Why You Should Consider A Farm Stay For Your Next Getaway

Let's dig into one of the fastest-growing tourist sectors — agritourism. Whether it's milking cows in Wisconsin, picking grapes in Bordeaux, or herding alpacas in the Andes, agritourism (or agrotourism) is an immersive, experiential type of travel that's becoming increasingly popular around the world. In recent years, adventure travel and off-the-beaten-path experiences have begun to supplant the more traditional, cookie-cutter ideas of vacation. Immensely beneficial to both novice farmhands and entrepreneurial hosts, farm stays present an attractive opportunity for all involved. 

According to Future Market Insights, the agritourism market is predicted to grow by over 11% between 2019 and 2029, with the U.S. leading this travel market segment's growth. While farm stays aren't new to the travel industry, the power of the internet has now created seemingly endless agritourism opportunities worldwide. Whether you're looking to get back to nature, immerse in a foreign culture, learn a new trade, or perform farm duties as a means to travel, farm stays can be fertile ground for memorable experiences and personal growth.

Farm stays can allow you to travel free (or cheaply)

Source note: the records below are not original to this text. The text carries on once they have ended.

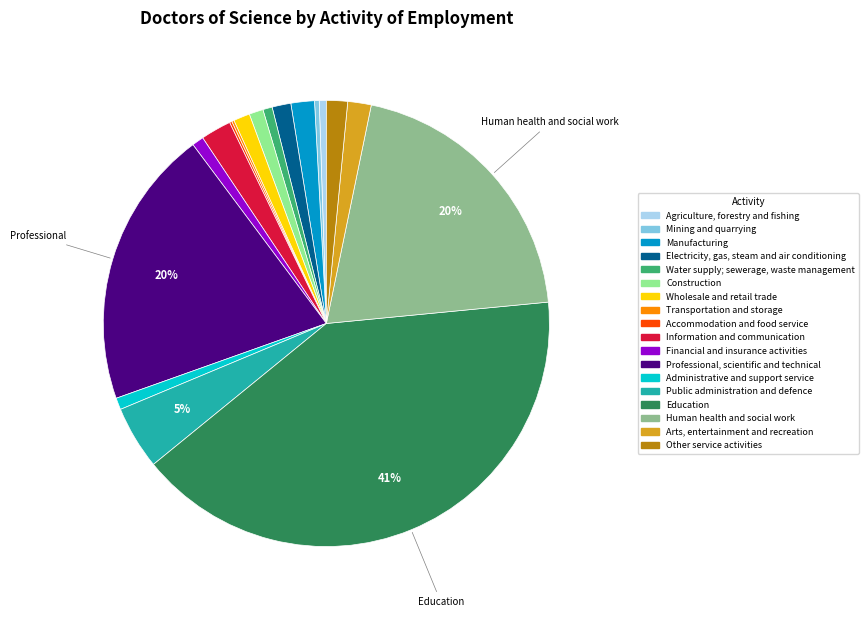

Does any single category account for the majority?

No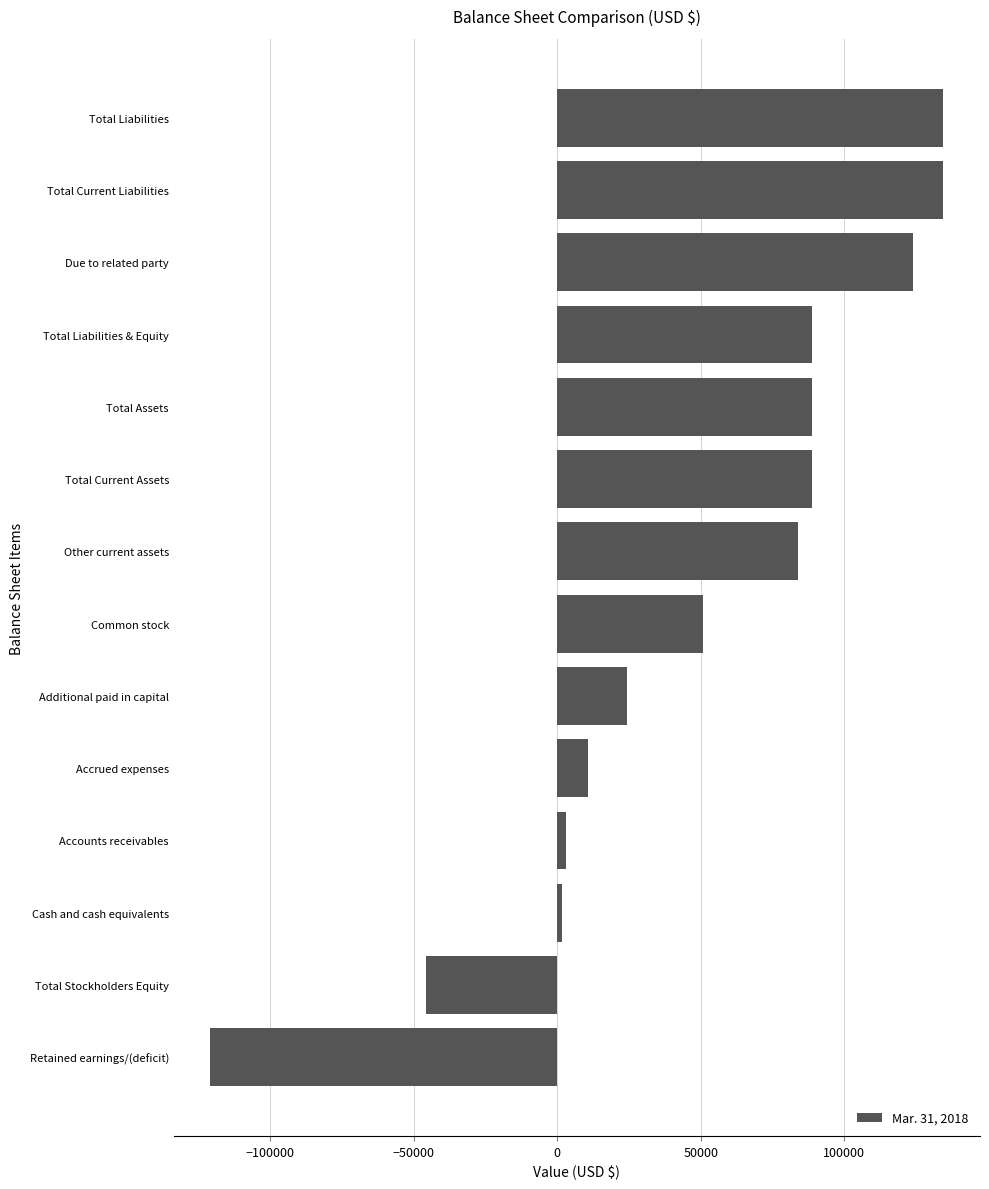

Which has a higher value, Total Liabilities or Total Assets?

Total Liabilities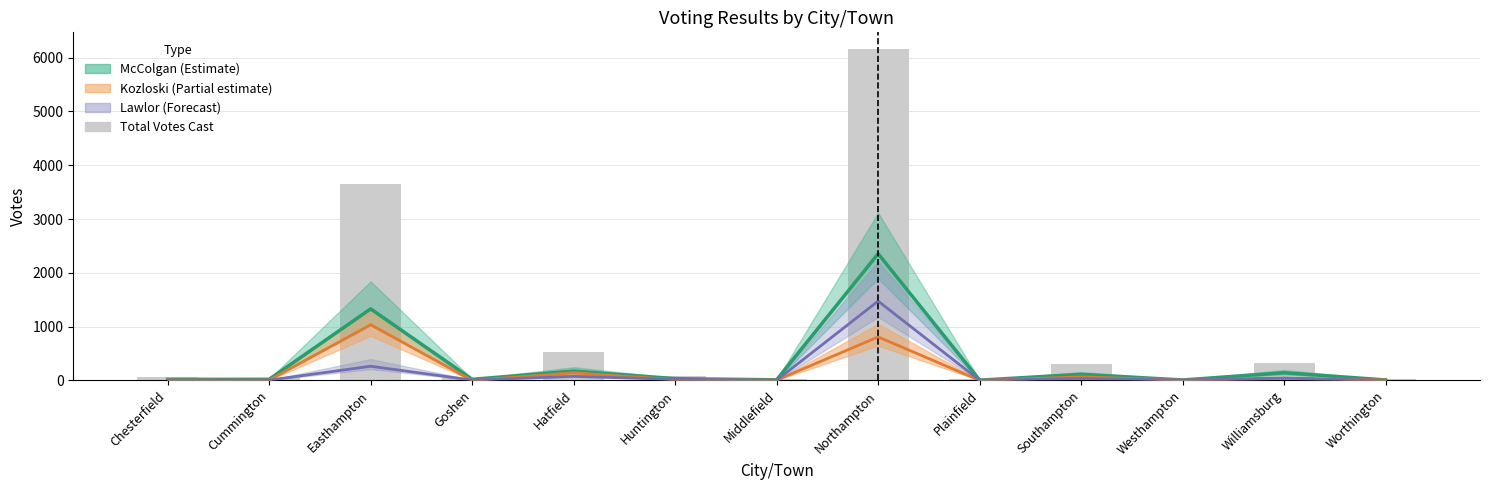

Does the chart contain stacked bars?

No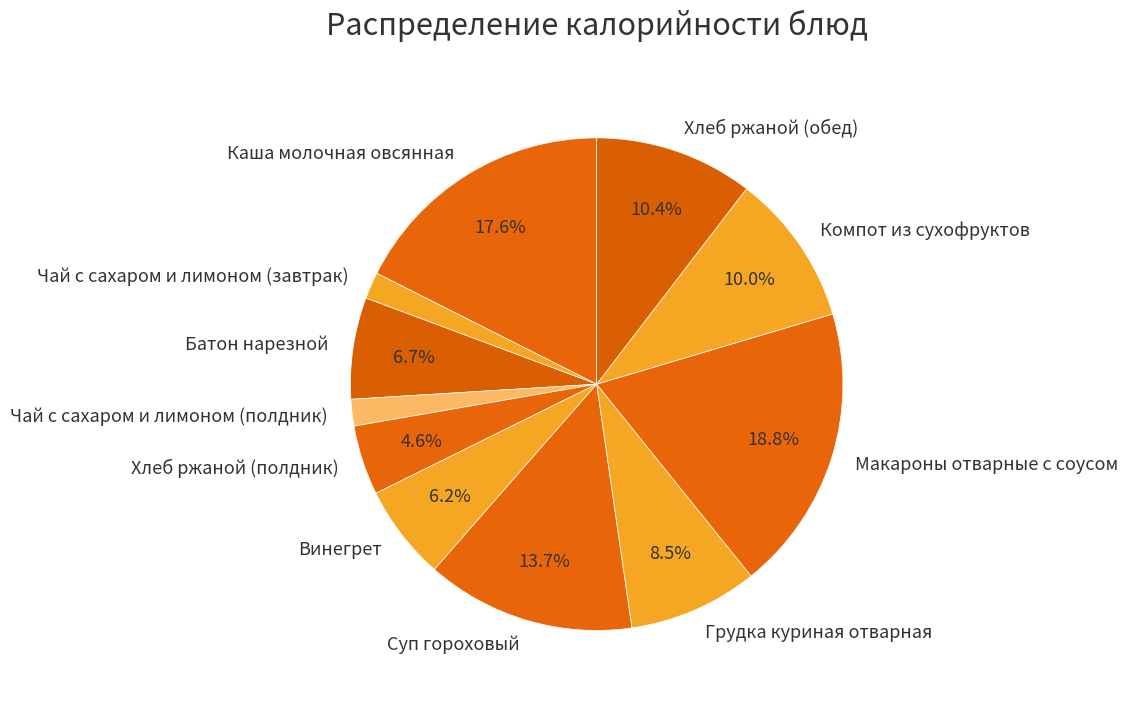

To the nearest percent, what is the combined percentage of Каша молочная овсянная and Макароны отварные с соусом?

36%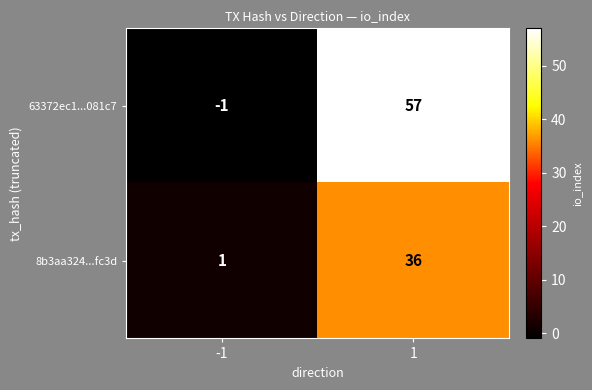

What is the greatest value displayed?

57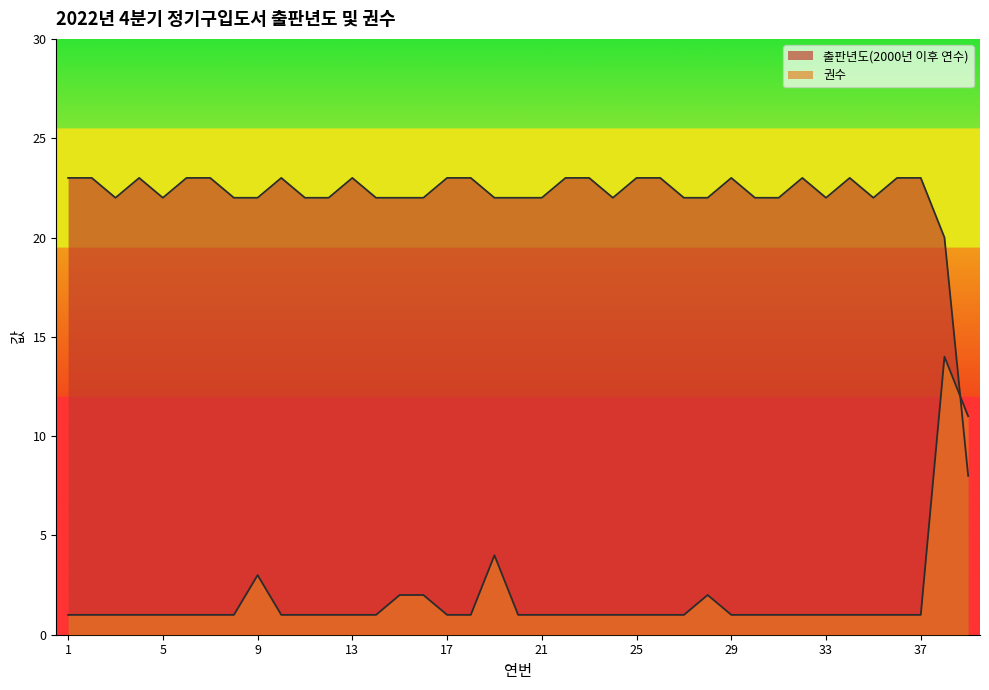

What is the total value across all series at 8?

23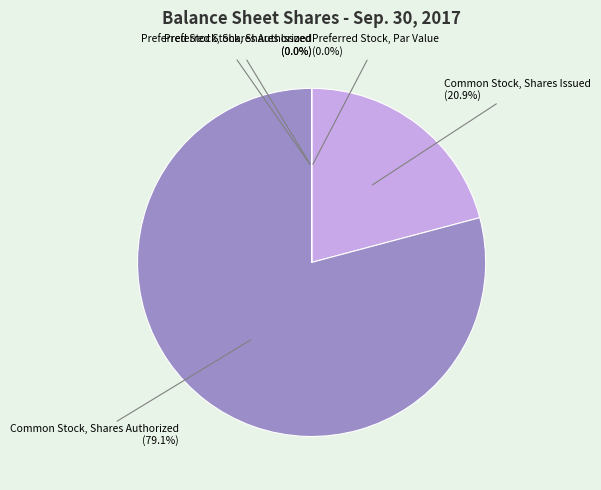

Rank the categories by value from lowest to highest.

Preferred Stock, Par Value, Preferred Stock, Shares Issued, Preferred Stock, Shares Authorized, Common Stock, Shares Issued, Common Stock, Shares Authorized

While growing in popularity, farm stays have been around for decades. In the past, most farm stays served as a cultural exchange or educational opportunity. And they still are. But in recent years, agritourism has attracted all kinds of travelers. An O.G. in farming-based travel, the World Wide Opportunities on Organic Farms, or WWOOF, was one of the first organizations to market farm stay experiences. In WWOOF, members volunteer on an organic farm for a pre-determined period of time. Referred to as an "active vacation," the experience balances farm work with free time, allowing travelers to discover and enjoy the region while volunteering. In return for work around the farm, the volunteers receive free food and lodging. 

WWOOF is not the only organization to offer work opportunities for resourceful travelers. Hundreds of work exchange programs can be found on travel message boards, tourism job boards, and work exchange platforms. Many of these opportunities still include farm work, from harvesting agave in Mexico to herding reindeer in Greenland. If you explore these sites, there's guaranteed to be something that piques your interest (and confuses family and friends when you mention it). While work exchanges aren't for everyone, some may be perfect for the intrepid traveler.

Farm stays can redefine the idea of vacation

There are definitely farm stays where "helping out" is optional. You can simply enjoy the surroundings, atmosphere, and farm-fresh food. However, you may find interactive agritourism a more rewarding experience. You probably won't need to clock the fastest hogtie, but an early morning egg collection before breakfast sounds pretty neat. For most of us, a good vacation blends relaxation, doing something new, and fun. A farm stay can easily check those boxes. 

Agritourism can also represent the inverse of disposable travel habits and heavy footprint vacations. Instead of leaving a trail of waste, a farm stay may help us to reimagine the relationship between resources and consumption. In addition, agritourism does support independent farmers. The U.S. Department of Agriculture writes, "Previous research has documented the loss of small and mid-sized farms and ranches, so agritourism revenue may offer a viable strategy to keep these farms afloat." As long as travelers have open minds and farmers have entrepreneurial spirits, the future should be ripe for agritourism.